During his early years as a writer, still a student at Howard, he established his own publishing company. After graduating, Simon & Shuster offered the young talent a $250,000 advance for a two-book publishing deal. He was twenty-six. Since then, Tyree has written a range of books from fictional novels for mature readers to penning children’s story books.
Over 300 of his articles have appeared in Black publications over the years as a columnist. His books have generated 2.5 million copies, sold worldwide bringing close to $30 million over his career span. Tyree likes to describe his approach as an inside look at realism with a touch of street swagger and truth. He unapologetically shoots from the hip and says,
“I’m old school so I write with an intention – it has a purpose for me. I’m not just creating something because a tree hit me upside the head, no – I don’t create stuff that way. I’m very calculated in what I do,” he said.
Today, the bookselling/publishing world has had to succumb to competition with big chain cyber-hubs such as Amazon.com. The economic backlash of this reality is that brick and mortar stores are a dying breed, forcing many authors to create their own publishing companies. The days of jockeying traditional publishing houses are not the same. So Tyree recently launched his own publishing imprint OTI (Omar Tyree Incorporated) with “All Access” as the company’s first book release.
He’s excited about his latest ventures, which include lecturing and consulting aspiring writers. “I’m rein- venting the wheel. I’m going manage distribution of my books, and my own set up. We’ve lost a lot of bookstores, and some publishers are scared now. They’re not putting the same money on the table, or marketing and I’m looking at that and saying, ‘Why would I put my book in their hands if they don’t have confidence anymore in what they’re doing?’”
Just like independent music artists, writers find themselves doing a great deal of the heavy lifting.
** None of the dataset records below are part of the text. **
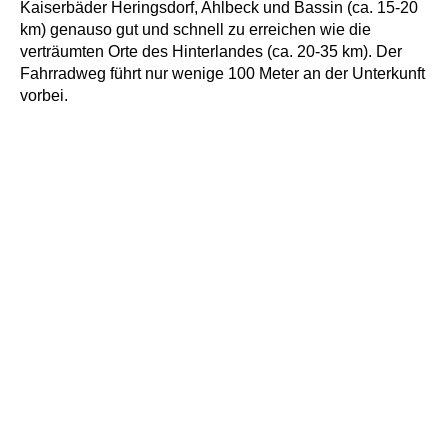
Kaiserbäder Heringsdorf, Ahlbeck und Bassin (ca. 15-20
km) genauso gut und schnell zu erreichen wie die
verträumten Orte des Hinterlandes (ca. 20-35 km). Der
Fahrradweg führt nur wenige 100 Meter an der Unterkunft
vorbei.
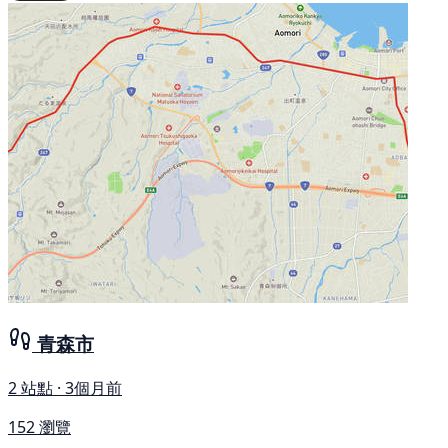
青森市
2 站點 · 3個月前
152 瀏覽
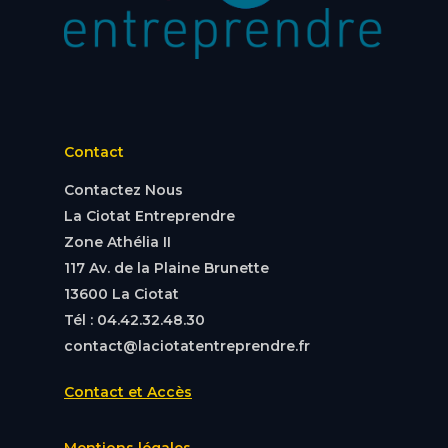
Contact
Contactez Nous
La Ciotat Entreprendre
Zone Athélia II
117 Av. de la Plaine Brunette
13600 La Ciotat
Tél : 04.42.32.48.30
contact@laciotatentreprendre.fr
Contact et Accès
Mentions légales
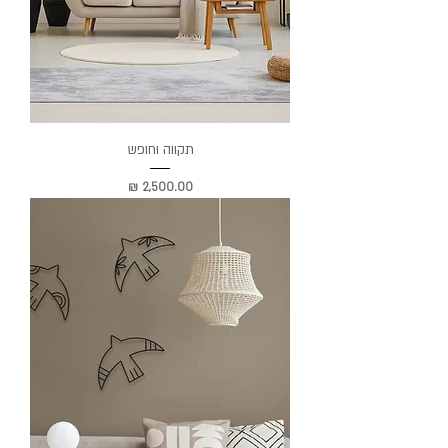
תקווה וחופש
מחיר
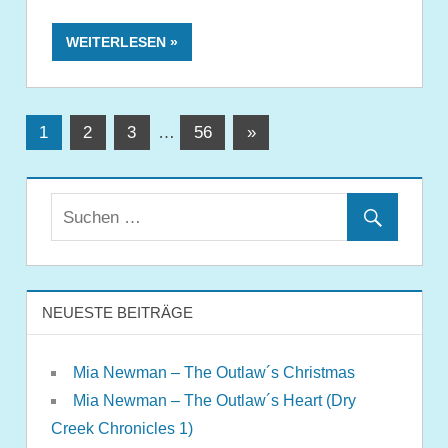
WEITERLESEN
Seitennummerierung
Nächste
1
2
3
…
56
»
Beiträge
der
Beiträge
NEUESTE BEITRÄGE
Mia Newman – The Outlaw´s Christmas
Mia Newman – The Outlaw´s Heart (Dry
Creek Chronicles 1)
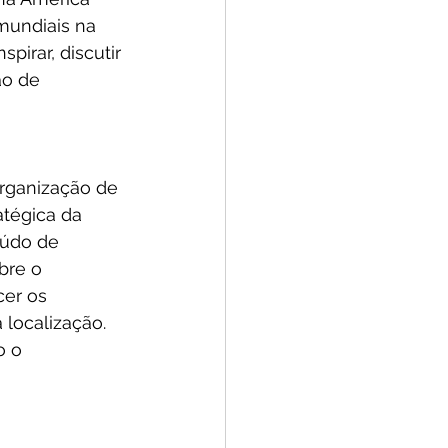
mundiais na 
pirar, discutir 
ão de 
organização de 
atégica da 
eúdo de 
bre o 
cer os 
localização. 
o o 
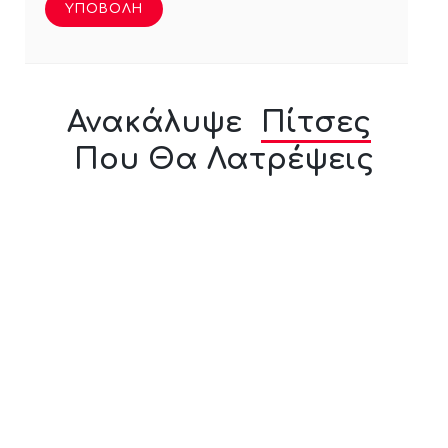
Ανακάλυψε
Πίτσες
Που Θα Λατρέψεις
Da-shuri
Πίτσα Green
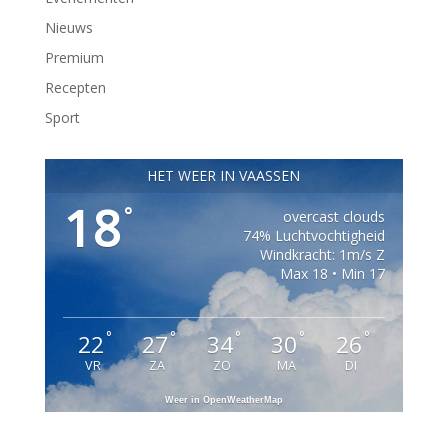
Nieuws
Premium
Recepten
Sport
HET WEER IN VAASSEN
18
°
overcast clouds
74% Luchtvochtigheid
Windkracht: 1m/s Z
Max 18 • Min 17
°
°
°
°
°
22
27
34
30
26
VR
ZA
ZO
MA
DI
Weer in OpenWeatherMap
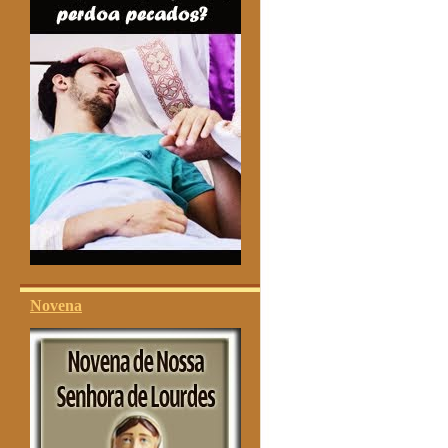
Novena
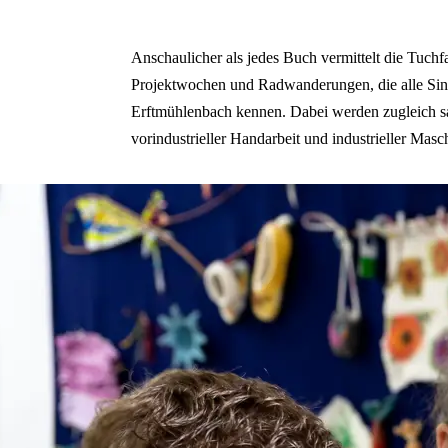
Anschaulicher als jedes Buch vermittelt die Tuchf
Projektwochen und Radwanderungen, die alle Sinne
Erftmühlenbach kennen. Dabei werden zugleich sa
vorindustrieller Handarbeit und industrieller Masc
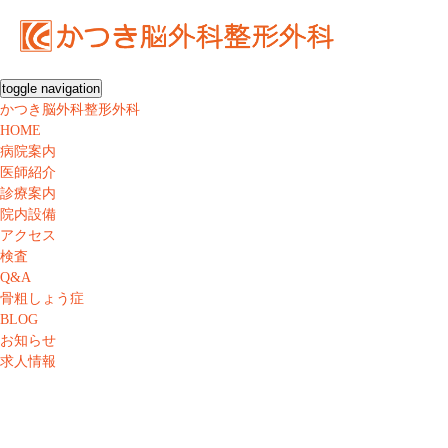
toggle navigation
かつき脳外科整形外科
HOME
病院案内
医師紹介
診療案内
院内設備
アクセス
検査
Q&A
骨粗しょう症
BLOG
お知らせ
求人情報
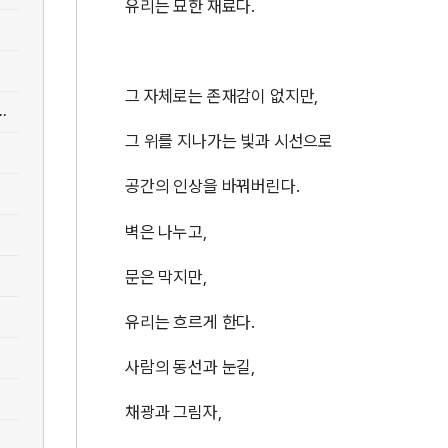
유리는 묘한 재료다.
그 자체로는 존재감이 없지만,
.
그 위를 지나가는 빛과 시선으로
공간의 인상을 바꿔버린다.
벽은 나누고,
문은 막지만,
유리는 흐르게 한다.
사람의 동선과 눈길,
채광과 그림자,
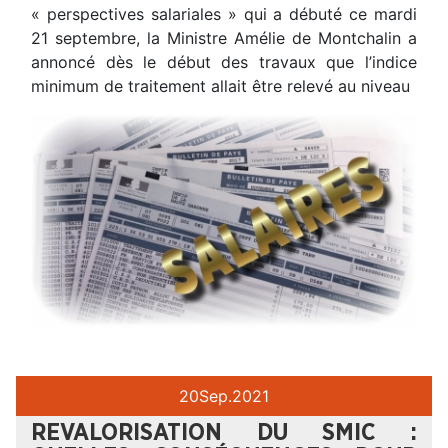
« perspectives salariales » qui a débuté ce mardi
21 septembre, la Ministre Amélie de Montchalin a
annoncé dès le début des travaux que l’indice
minimum de traitement allait être relevé au niveau
20
Sep.
2021
REVALORISATION DU SMIC :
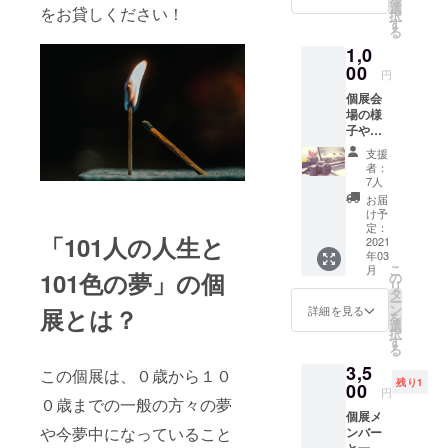
た方の
選
をお貸しください！
択
みに公
す
る
開いた
1,0
します
限定
00
円
URL を
個展会
メール
場の様
にてお
子や個
送りい
展の魅
たしま
支援
力が伝
す。 ※
者：
わるよ
動画を
7人
うな写
権利者
お届
真を、
の許可
け予
活動報
なく転
定：
「101人の人生と
告とし
2021
載、転
年03
てデー
用、販
こ
月
タでお
101色の夢」の個
売など2
の
リ
送りさ
次使用
タ
ー
せてい
するこ
ン
展とは？
詳細を見る
を
ただき
とはご
選
択
ます。
遠慮く
す
る
※写真を
ださい
3,5
権利者
この個展は、０歳から１０
残り1
の許可
00
円
０歳までの一般の方々の夢
なく転
個展メ
載、転
や今夢中になっていること
ンバー
用、販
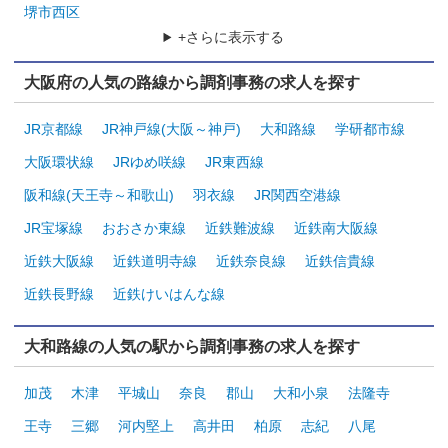
堺市西区
+さらに表示する
大阪府の人気の路線から調剤事務の求人を探す
JR京都線
JR神戸線(大阪～神戸)
大和路線
学研都市線
大阪環状線
JRゆめ咲線
JR東西線
阪和線(天王寺～和歌山)
羽衣線
JR関西空港線
JR宝塚線
おおさか東線
近鉄難波線
近鉄南大阪線
近鉄大阪線
近鉄道明寺線
近鉄奈良線
近鉄信貴線
近鉄長野線
近鉄けいはんな線
大和路線の人気の駅から調剤事務の求人を探す
加茂
木津
平城山
奈良
郡山
大和小泉
法隆寺
王寺
三郷
河内堅上
高井田
柏原
志紀
八尾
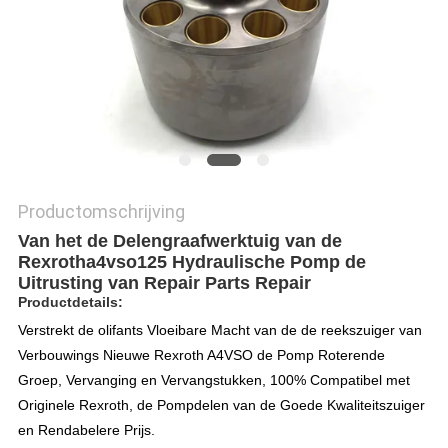
Productomschrijving
Van het de Delengraafwerktuig van de
Rexrotha4vso125 Hydraulische Pomp de
Uitrusting van Repair Parts Repair
Productdetails:
Verstrekt de olifants Vloeibare Macht van de de reekszuiger van
Verbouwings Nieuwe Rexroth A4VSO de Pomp Roterende
Groep, Vervanging en Vervangstukken, 100% Compatibel met
Originele Rexroth, de Pompdelen van de Goede Kwaliteitszuiger
en Rendabelere Prijs.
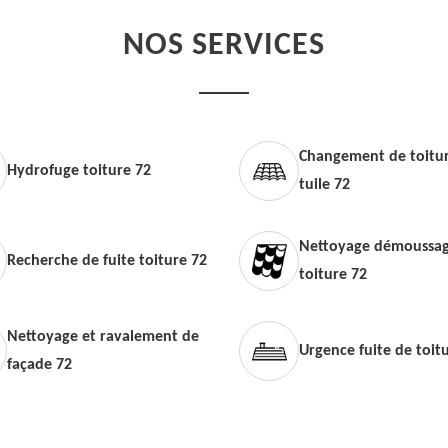
NOS SERVICES
Changement de toitur
Hydrofuge toiture 72
tuile 72
Nettoyage démoussag
Recherche de fuite toiture 72
toiture 72
Nettoyage et ravalement de
Urgence fuite de toit
façade 72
However, writers like Tyree see this movement as an asset and not a liability. Both Code Black Productions and Lions Gate Films have picked up the film production of Tyree’s classic “Fly Girl” trilogy starring notable actress, Sanaa Lathan (Love & Basketball, Brown Sugar, The Best Man, Best Man Holiday, The Perfect Guy), which is slated for a late 2016 release.
“This whole thing now is about my execution. Just knowing that I have a film coming out next year is like riding a tidal wave with my new book as my back up. I want to get out in front of the wave so that I can control it then I can roll out a new OTI book,” he smiles confidently. “I got this old brick truck coming behind me, it’s like when you’re picking a fight because you know you have 50 cousins coming – that’s what I’m doing right now and I’m feeling great.”